Even with the strands of white lights I put up, and the music magically conjured by a simple voice command, at times, it was hard to calm the jumping mind. The darker moments still arrived.
Two Anchorage families I know lost every single thing they owned when their separate hillside homes were razed and consumed by fires in 2021. I thought about family members who are gone, the two younger siblings I lost unexpectedly over the past ten years, the dear friends who have moved away from Alaska.
Through the volunteer grapevine, some good news and cheer, though: Alaskans, once again, have shown great generosity and compassion through their giving to the Afghans, as they have for the refugees from Somalia, Cameroon, Sudan, and Ukraine who arrived before them.

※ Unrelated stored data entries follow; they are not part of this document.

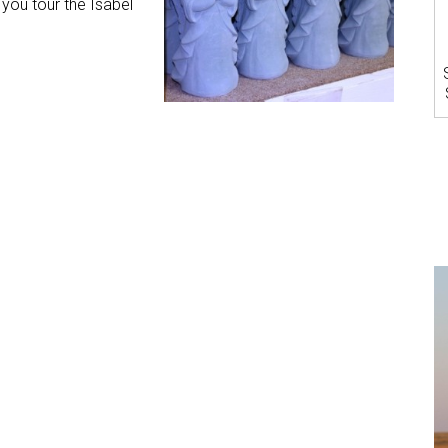
you tour the Isabel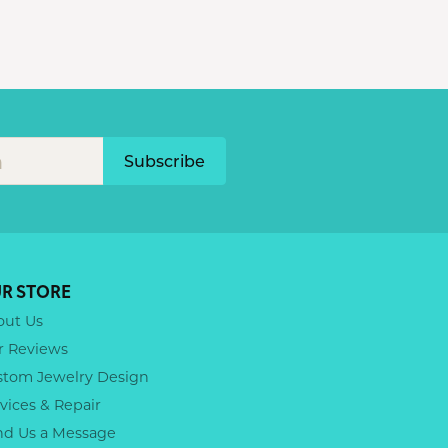
Subscribe
R STORE
out Us
r Reviews
stom Jewelry Design
vices & Repair
nd Us a Message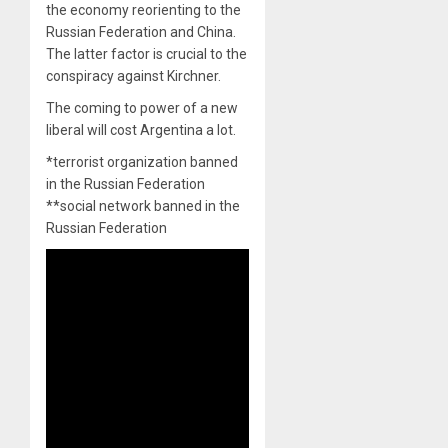
the economy reorienting to the
Russian Federation and China.
The latter factor is crucial to the
conspiracy against Kirchner.
The coming to power of a new
liberal will cost Argentina a lot.
*terrorist organization banned
in the Russian Federation
**social network banned in the
Russian Federation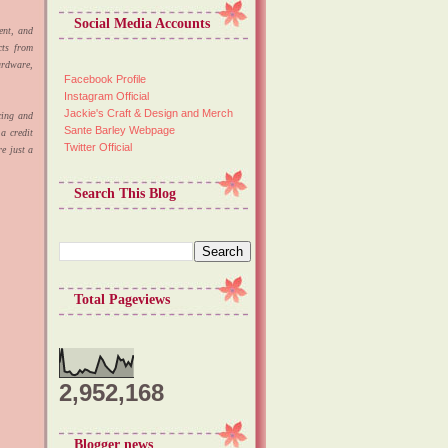
Social Media Accounts
ient, and
cts from
ardware,
Facebook Profile
Instagram Official
Jackie's Craft & Design and Merch
cing and
Sante Barley Webpage
a credit
Twitter Official
e just a
Search This Blog
Total Pageviews
2,952,168
Blogger news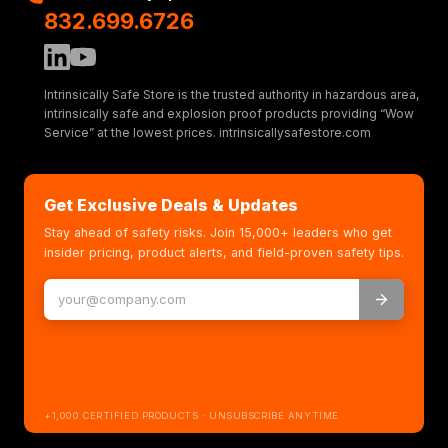
832.699.6726
Intrinsically Safe Store is the trusted authority in hazardous area,
intrinsically safe and explosion proof products providing “Wow
Service” at the lowest prices. intrinsicallysafestore.com
Get Exclusive Deals & Updates
Stay ahead of safety risks. Join 15,000+ leaders who get
insider pricing, product alerts, and field-proven safety tips.
+1,000 CERTIFIED PRODUCTS · UNSUBSCRIBE ANYTIME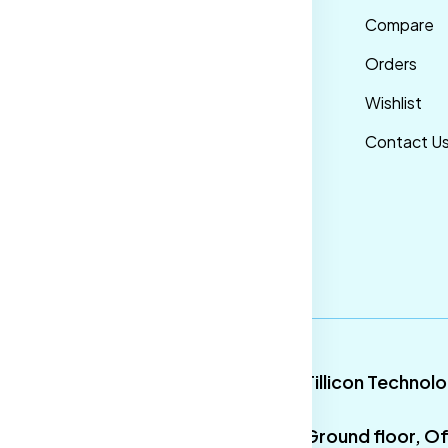
nditions
Maternity Wear
Compare
ivacy Policy
Men Bottom
Orders
ipping &
Wear
Wishlist
livery Policy
Western Wear
Contact U
turns &
Men Traditional
fund Policy
wear
ncellation
licy
9
Tillicon Technol
Ground floor, Of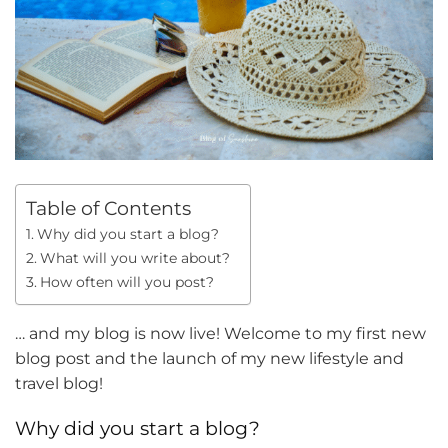
Table of Contents
Why did you start a blog?
What will you write about?
How often will you post?
… and my blog is now live! Welcome to my first new
blog post and the launch of my new lifestyle and
travel blog!
Why did you start a blog?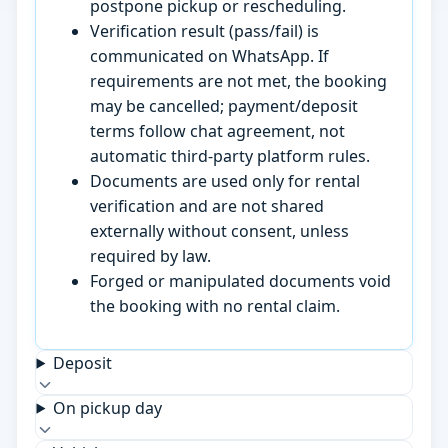
postpone pickup or rescheduling.
Verification result (pass/fail) is
communicated on WhatsApp. If
requirements are not met, the booking
may be cancelled; payment/deposit
terms follow chat agreement, not
automatic third-party platform rules.
Documents are used only for rental
verification and are not shared
externally without consent, unless
required by law.
Forged or manipulated documents void
the booking with no rental claim.
Deposit
On pickup day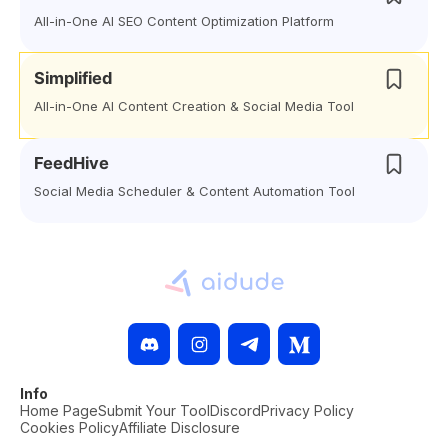
All-in-One AI SEO Content Optimization Platform
Simplified
All-in-One AI Content Creation & Social Media Tool
FeedHive
Social Media Scheduler & Content Automation Tool
Info
Home Page
Submit Your Tool
Discord
Privacy Policy
Cookies Policy
Affiliate Disclosure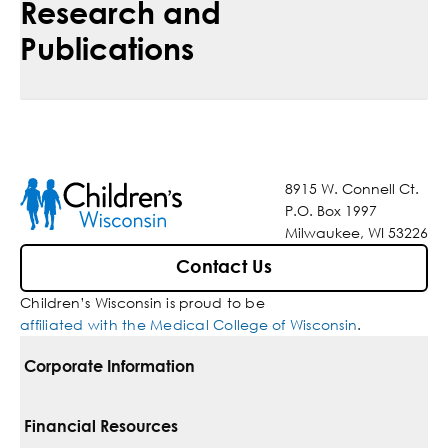
Research and
Publications
8915 W. Connell Ct.
P.O. Box 1997
Milwaukee, WI 53226
Contact Us
Children’s Wisconsin is proud to be
affiliated with the Medical College of Wisconsin
.
Corporate Information
For Vendors
Financial Resources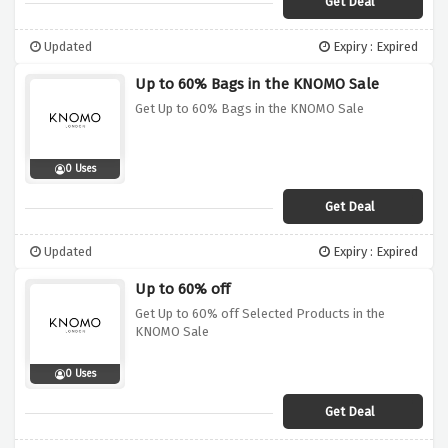
Get Deal
Updated
Expiry : Expired
Up to 60% Bags in the KNOMO Sale
Get Up to 60% Bags in the KNOMO Sale
0 Uses
Get Deal
Updated
Expiry : Expired
Up to 60% off
Get Up to 60% off Selected Products in the
KNOMO Sale
0 Uses
Get Deal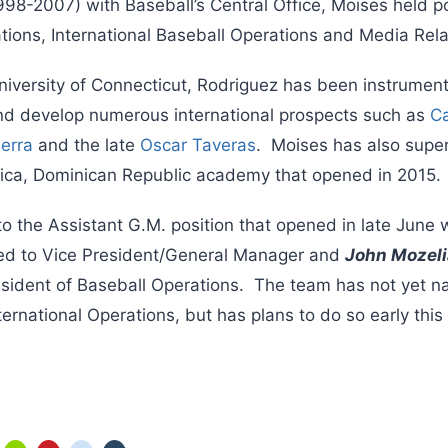
998-2007) with Baseball’s Central Office, Moises held po
ions, International Baseball Operations and Media Rela
niversity of Connecticut, Rodriguez has been instrumenta
and develop numerous international prospects such as
Ca
erra
and the late
Oscar Taveras
. Moises has also super
ica, Dominican Republic academy that opened in 2015.
o the Assistant G.M. position that opened in late June
d to Vice President/General Manager and
John Mozel
resident of Baseball Operations. The team has not yet
nternational Operations, but has plans to do so early this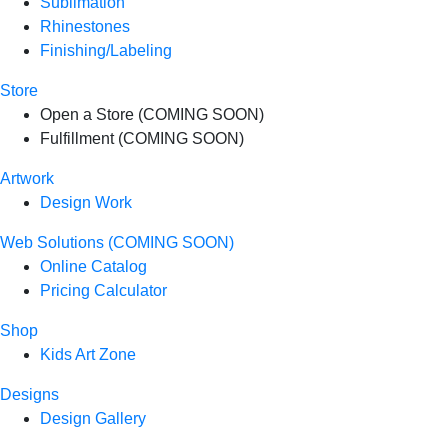
Sublimation
Rhinestones
Finishing/Labeling
Store
Open a Store (COMING SOON)
Fulfillment (COMING SOON)
Artwork
Design Work
Web Solutions (COMING SOON)
Online Catalog
Pricing Calculator
Shop
Kids Art Zone
Designs
Design Gallery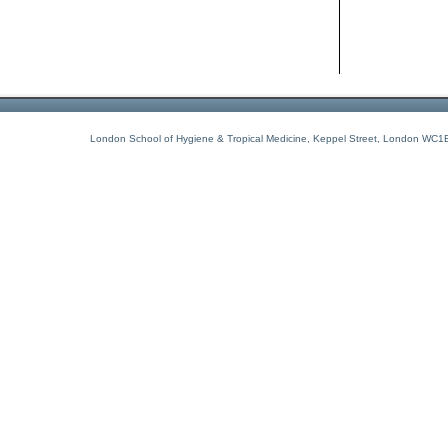
London School of Hygiene & Tropical Medicine, Keppel Street, London WC1E 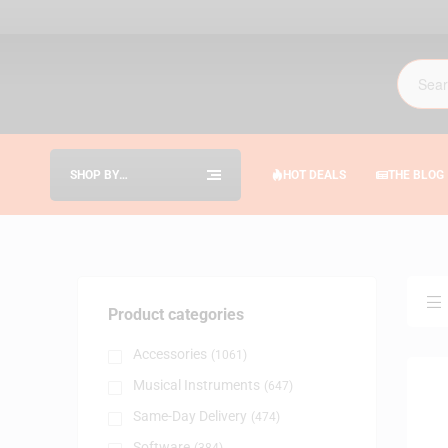
SHOP BY
HOT DEALS
THE BLOG
CATEGORIES
Product categories
Accessories
(1061)
Musical Instruments
(647)
Same-Day Delivery
(474)
Software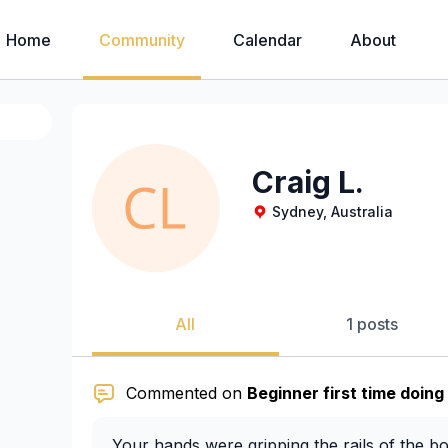
Home
Community
Calendar
About
Craig L.
Sydney, Australia
All
1 posts
Commented on
Beginner first time doing
Your hands were gripping the rails of the b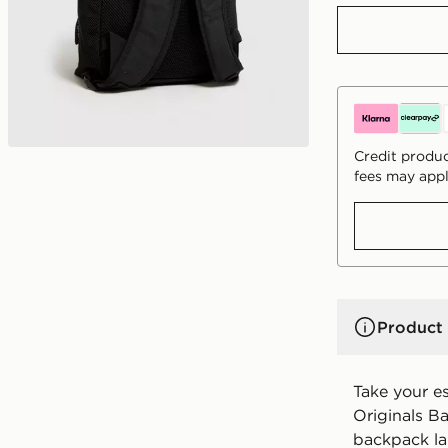
Credit produc
fees may appl
Product 
Take your es
Originals Ba
backpack la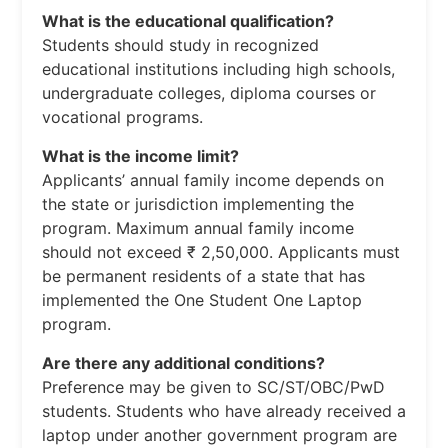
What is the educational qualification?
Students should study in recognized
educational institutions including high schools,
undergraduate colleges, diploma courses or
vocational programs.
What is the income limit?
Applicants’ annual family income depends on
the state or jurisdiction implementing the
program. Maximum annual family income
should not exceed ₹ 2,50,000. Applicants must
be permanent residents of a state that has
implemented the One Student One Laptop
program.
Are there any additional conditions?
Preference may be given to SC/ST/OBC/PwD
students. Students who have already received a
laptop under another government program are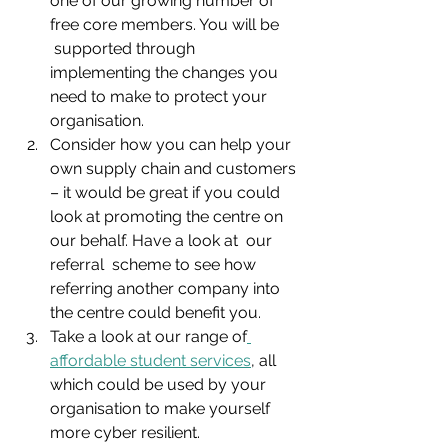
one of our growing number of 
free core members. You will be     
 supported through 
implementing the changes you 
need to make to protect your 
organisation.
Consider how you can help your 
own supply chain and customers 
– it would be great if you could 
look at promoting the centre on 
our behalf. Have a look at  our 
referral  scheme to see how 
referring another company into 
the centre could benefit you.
Take a look at our range of
affordable student services
, all 
which could be used by your 
organisation to make yourself 
more cyber resilient.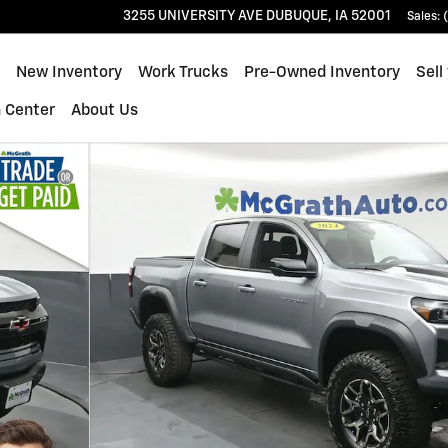
3255 UNIVERSITY AVE
DUBUQUE
,
IA
52001
Sales
:
ome
New Inventory
Work Trucks
Pre-Owned Inventory
Sell
n Center
About Us
to 1 of 22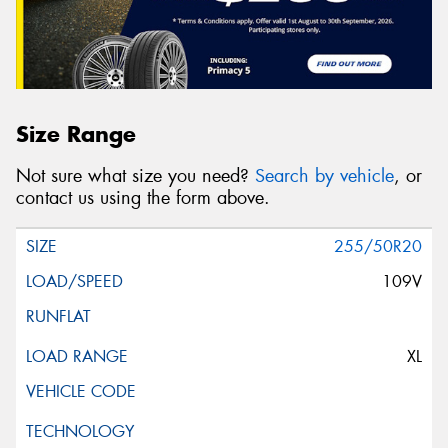
Size Range
Not sure what size you need?
Search by vehicle
, or
contact us using the form above.
255/50R20
109V
XL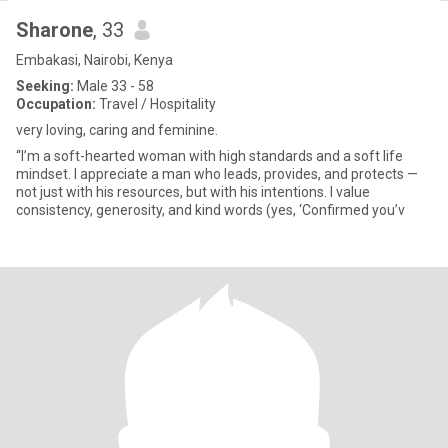
Sharone
, 33
Embakasi, Nairobi, Kenya
Seeking:
Male 33 - 58
Occupation:
Travel / Hospitality
very loving, caring and feminine.
“I’m a soft-hearted woman with high standards and a soft life
mindset. I appreciate a man who leads, provides, and protects —
not just with his resources, but with his intentions. I value
consistency, generosity, and kind words (yes, ‘Confirmed you’v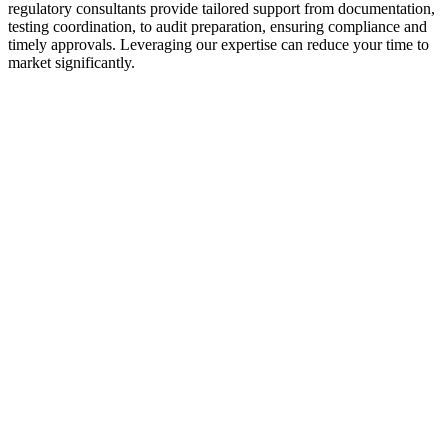
regulatory consultants provide tailored support from documentation,
testing coordination, to audit preparation, ensuring compliance and
timely approvals. Leveraging our expertise can reduce your time to
market significantly.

On this day, in this present promise of a New Year, we can also gift our new Afghan neighbors with the stunning beauty of hoarfrost, alpenglow, the Chugach Mountains and the Alaska Range. These silent, snowy peaks may be a welcome reminder of their mountainous homeland. Maybe Alaska’s mountains will help ease their minds, and ours, of the million little things.
Maybe together, in community, we will whisper a vow of wonder to not give up on the future. To believe in this country, in its basic goodness, and in its great spirit of hopefulness. To sing the best that we can.
In the words of Proverbs 8:11:“For wisdom is better than rubies; and all the things that may be desired are not to be compared to it.”